Text under study:
^^^^^^^^^^^^^^^^
Another year and busy holiday season comes to a merry close this week, as toys and food donated by people across the community are given to the families who need it most.

The Sleigh Bell Network is the annual holiday program coordinated by the United Way of York County. It brings together the efforts of several community organizations – The Herald’s Empty Stocking Fund, Toys for Happiness, Toys for Tots, the Salvation Army and Second Harvest Food Bank – to provide families in need with toys and food for the holidays.

Friday’s and today’s “Distribution Days” are the culmination of a lot of hard work, said Tom Anderson, who managed the “warehouse” full of donated toys.

“It’s such a sense of giving and happiness when (the volunteers) get to see the fruits of their labor,” he said.

Those fruits are the smiles on the faces of people like Michelle Purdie, who lost her house in a fire a few months ago and wasn’t going to be able to afford any sort of Christmas for her children or grandchildren.

“We’re going to be able to have a blessed moment with our family,” said Purdie. That moment will include a new grandbaby, born just a few days ago.

Volunteers gave Purdie plenty of toys that her children requested, like a guitar and a bike, one of the most-requested and most-purchased items the Sleigh Bell Network handles each year, said coordinator Debbie Hayworth.

Toy donations overall this year were slower than in years past, Hayworth said, probably because of the shorter holiday shopping season.

Volunteer Tyler Luchey said no matter how many toys are donated, volunteering with the Sleigh Bell Network is always a humbling experience.
^^^^^^^^^^^^^^^^
Requirement:
Please carry on the article above about the Sleigh Bell Network's holiday toy and food program, starting after its final sentence.
^^^^^^^^^^^^^^^^
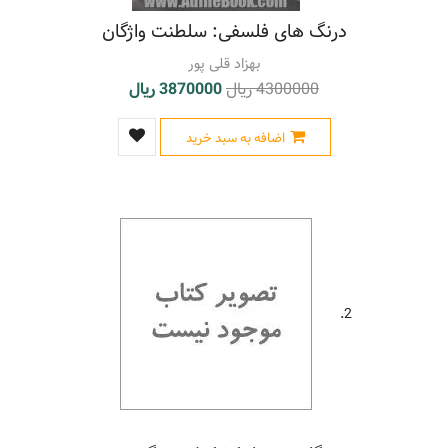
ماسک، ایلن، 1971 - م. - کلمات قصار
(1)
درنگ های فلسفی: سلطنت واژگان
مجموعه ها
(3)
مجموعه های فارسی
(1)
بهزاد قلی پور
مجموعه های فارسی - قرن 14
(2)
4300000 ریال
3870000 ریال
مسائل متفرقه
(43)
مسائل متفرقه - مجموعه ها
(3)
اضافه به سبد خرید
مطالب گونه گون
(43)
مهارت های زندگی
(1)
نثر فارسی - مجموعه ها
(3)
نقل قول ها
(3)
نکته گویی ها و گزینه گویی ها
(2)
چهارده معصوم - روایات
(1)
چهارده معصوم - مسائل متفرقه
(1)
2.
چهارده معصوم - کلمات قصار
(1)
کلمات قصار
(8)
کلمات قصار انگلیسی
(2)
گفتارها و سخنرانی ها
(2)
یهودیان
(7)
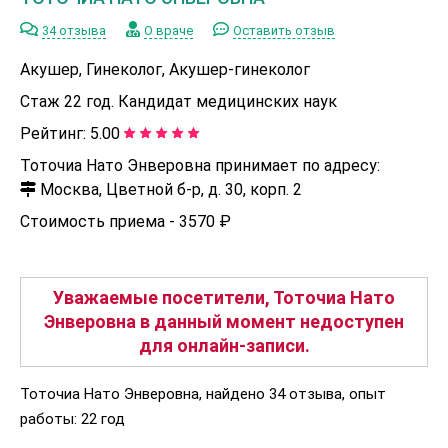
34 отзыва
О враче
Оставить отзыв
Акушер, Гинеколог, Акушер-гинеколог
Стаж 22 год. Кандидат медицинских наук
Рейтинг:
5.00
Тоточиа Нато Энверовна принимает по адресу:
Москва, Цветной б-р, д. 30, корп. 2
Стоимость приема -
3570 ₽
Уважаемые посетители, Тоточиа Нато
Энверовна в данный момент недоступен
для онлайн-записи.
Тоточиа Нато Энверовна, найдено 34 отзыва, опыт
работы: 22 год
^^^^^^^^^^^^^^^^
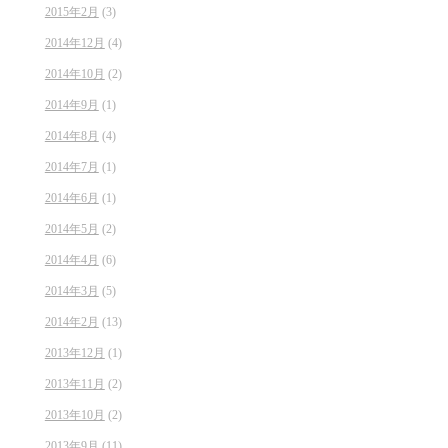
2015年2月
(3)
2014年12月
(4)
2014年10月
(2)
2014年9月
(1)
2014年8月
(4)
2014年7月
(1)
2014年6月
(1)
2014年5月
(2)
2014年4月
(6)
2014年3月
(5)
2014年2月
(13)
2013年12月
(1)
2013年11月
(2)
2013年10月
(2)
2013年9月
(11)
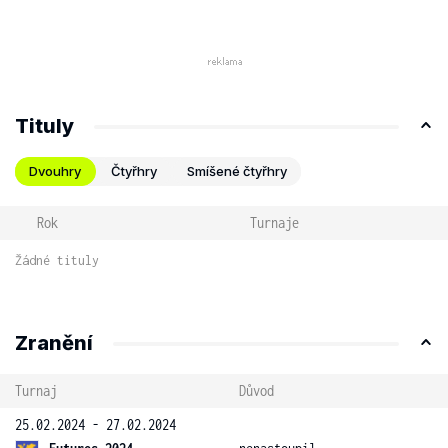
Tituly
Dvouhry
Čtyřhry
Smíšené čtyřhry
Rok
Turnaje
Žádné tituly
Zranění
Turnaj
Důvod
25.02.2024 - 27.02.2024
^^^^^^^^^^^^^^^^
Expected answer:
“There’s nothing like giving a part of yourself,” said Luchey, a graduate of Northwestern High School who lives and works in Charlotte, but always comes back to Rock Hill to help out with the Sleigh Bell Network.

When he helps people bring toys to their cars, he gets a few moments to hear their stories, to relate to them and, of course, to see the look on a child’s face as packages are loaded into the car.

“Those are the things that make it worth it,” he said.

At this year’s distribution, Rock Hill mothers Natasha Johnson and Nichole Scott found themselves doubly blessed. The Sleigh Bell Network had given each of their daughters a bike, but Scott’s daughter is very tall and got a medium-sized bike, while Johnson’s daughter is shorter and got a large bike. So, they swapped and exchanged stories of how blessed they felt.

“I don’t have much, but if I can make a baby’s day, I’m going to do it,” said Johnson. “It’s not about toys, it’s about giving to others.”

Scott said she felt blessed just to be there and to have something to make the holiday special for her family.

“Everybody should get to have a merry Christmas,” she said.